In beginsel heeft een belanghebbende die opkomt tegen een besluit belang bij de beoordeling van zijn of haar (hoger) beroep. Het kan gaan om allerlei soorten besluiten, van een (tijdelijk) verleende omgevingsvergunning tot aan een afwijzing van een handhavingsverzoek. Het procesbelang ontbreekt wanneer vast komt te staan dat ieder belang bij de procedure is komen te vervallen. Indien de partij geen actueel en reëel belang heeft bij de procedure, is de bestuursrechter niet gehouden tot een inhoudelijke beoordeling van een ingesteld (hoger) beroep over een besluit vanwege de principiële betekenis daarvan.

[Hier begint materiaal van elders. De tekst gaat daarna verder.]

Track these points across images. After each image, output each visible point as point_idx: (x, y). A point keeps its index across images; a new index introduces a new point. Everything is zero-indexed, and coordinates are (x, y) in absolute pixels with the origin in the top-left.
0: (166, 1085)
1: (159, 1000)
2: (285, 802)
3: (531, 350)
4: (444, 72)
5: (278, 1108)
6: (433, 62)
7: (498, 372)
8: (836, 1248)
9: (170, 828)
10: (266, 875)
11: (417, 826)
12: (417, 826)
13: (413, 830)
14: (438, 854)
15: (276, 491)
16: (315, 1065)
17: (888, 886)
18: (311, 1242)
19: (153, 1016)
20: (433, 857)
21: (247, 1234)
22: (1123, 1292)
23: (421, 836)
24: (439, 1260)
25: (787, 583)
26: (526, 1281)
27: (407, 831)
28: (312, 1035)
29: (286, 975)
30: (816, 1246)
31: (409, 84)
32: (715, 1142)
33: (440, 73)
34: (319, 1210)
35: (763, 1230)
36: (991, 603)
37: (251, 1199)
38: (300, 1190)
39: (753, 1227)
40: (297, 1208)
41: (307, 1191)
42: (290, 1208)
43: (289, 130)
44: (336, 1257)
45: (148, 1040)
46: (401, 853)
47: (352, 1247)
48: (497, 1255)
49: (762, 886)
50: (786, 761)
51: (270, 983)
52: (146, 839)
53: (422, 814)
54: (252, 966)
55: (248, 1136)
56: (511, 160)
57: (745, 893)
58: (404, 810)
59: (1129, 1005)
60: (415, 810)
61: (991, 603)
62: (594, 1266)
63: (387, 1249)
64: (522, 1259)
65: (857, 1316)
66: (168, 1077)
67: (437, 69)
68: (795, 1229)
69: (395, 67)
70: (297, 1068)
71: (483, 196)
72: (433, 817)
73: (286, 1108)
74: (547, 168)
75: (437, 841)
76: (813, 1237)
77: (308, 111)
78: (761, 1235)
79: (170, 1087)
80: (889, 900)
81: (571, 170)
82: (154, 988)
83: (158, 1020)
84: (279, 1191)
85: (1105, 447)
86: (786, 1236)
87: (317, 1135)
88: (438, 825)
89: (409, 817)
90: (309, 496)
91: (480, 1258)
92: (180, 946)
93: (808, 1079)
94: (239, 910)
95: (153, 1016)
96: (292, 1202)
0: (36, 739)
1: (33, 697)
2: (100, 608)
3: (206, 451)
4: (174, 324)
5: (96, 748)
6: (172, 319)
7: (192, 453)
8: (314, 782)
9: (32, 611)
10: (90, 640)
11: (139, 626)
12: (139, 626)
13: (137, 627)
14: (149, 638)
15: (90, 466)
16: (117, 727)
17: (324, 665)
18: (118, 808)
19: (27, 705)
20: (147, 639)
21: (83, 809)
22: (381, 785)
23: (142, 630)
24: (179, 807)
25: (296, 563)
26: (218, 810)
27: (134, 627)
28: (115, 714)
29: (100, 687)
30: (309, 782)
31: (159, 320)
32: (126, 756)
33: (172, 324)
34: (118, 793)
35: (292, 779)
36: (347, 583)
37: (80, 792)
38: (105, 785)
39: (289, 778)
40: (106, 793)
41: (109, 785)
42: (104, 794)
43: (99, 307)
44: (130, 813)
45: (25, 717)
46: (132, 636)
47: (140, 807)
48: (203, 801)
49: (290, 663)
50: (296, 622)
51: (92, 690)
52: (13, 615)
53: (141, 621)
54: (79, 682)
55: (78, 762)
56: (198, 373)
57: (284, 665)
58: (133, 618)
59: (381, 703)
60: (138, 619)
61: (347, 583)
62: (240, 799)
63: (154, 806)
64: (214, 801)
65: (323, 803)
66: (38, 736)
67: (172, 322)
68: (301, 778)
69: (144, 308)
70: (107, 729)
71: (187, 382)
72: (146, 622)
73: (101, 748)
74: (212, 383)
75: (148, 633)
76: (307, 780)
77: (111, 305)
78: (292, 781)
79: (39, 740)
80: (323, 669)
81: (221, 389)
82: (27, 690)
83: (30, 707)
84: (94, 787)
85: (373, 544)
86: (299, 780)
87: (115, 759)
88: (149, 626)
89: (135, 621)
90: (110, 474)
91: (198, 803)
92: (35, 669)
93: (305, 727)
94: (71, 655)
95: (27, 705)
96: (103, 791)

Voorbeelden waarin procesbelang in beginsel ontbreekt zijn situaties waarin de geldigheid van een besluit ten tijde van het beroep al is verstreken of wanneer de indiener van het rechtsmiddel inmiddels is verhuisd en daardoor geen gevolgen (meer) ondervindt. Ook het (enkel) niet vergoeden van proceskosten vormt geen procesbelang.

Schade geleden: tóch een procesbelang?

Indien iemand stelt schade te hebben geleden door een bestreden besluit – ook in het geval de geldigheid van het besluit is verstreken en/of de partij inmiddels is verhuisd – kan dat betekenen dat er sprake is van procesbelang. Volgens vaste rechtspraak van de Afdeling bestuursrechtspraak van de Raad van State bestaat procesbelang in een dergelijk geval indien tot op zekere hoogte aannemelijk is gemaakt dat deze schade daadwerkelijk het gevolg is van het bestreden besluit. Het aannemelijk maken van schade als gevolg van het bestreden besluit kwam aan de orde in de uitspraak van 23 januari 2025.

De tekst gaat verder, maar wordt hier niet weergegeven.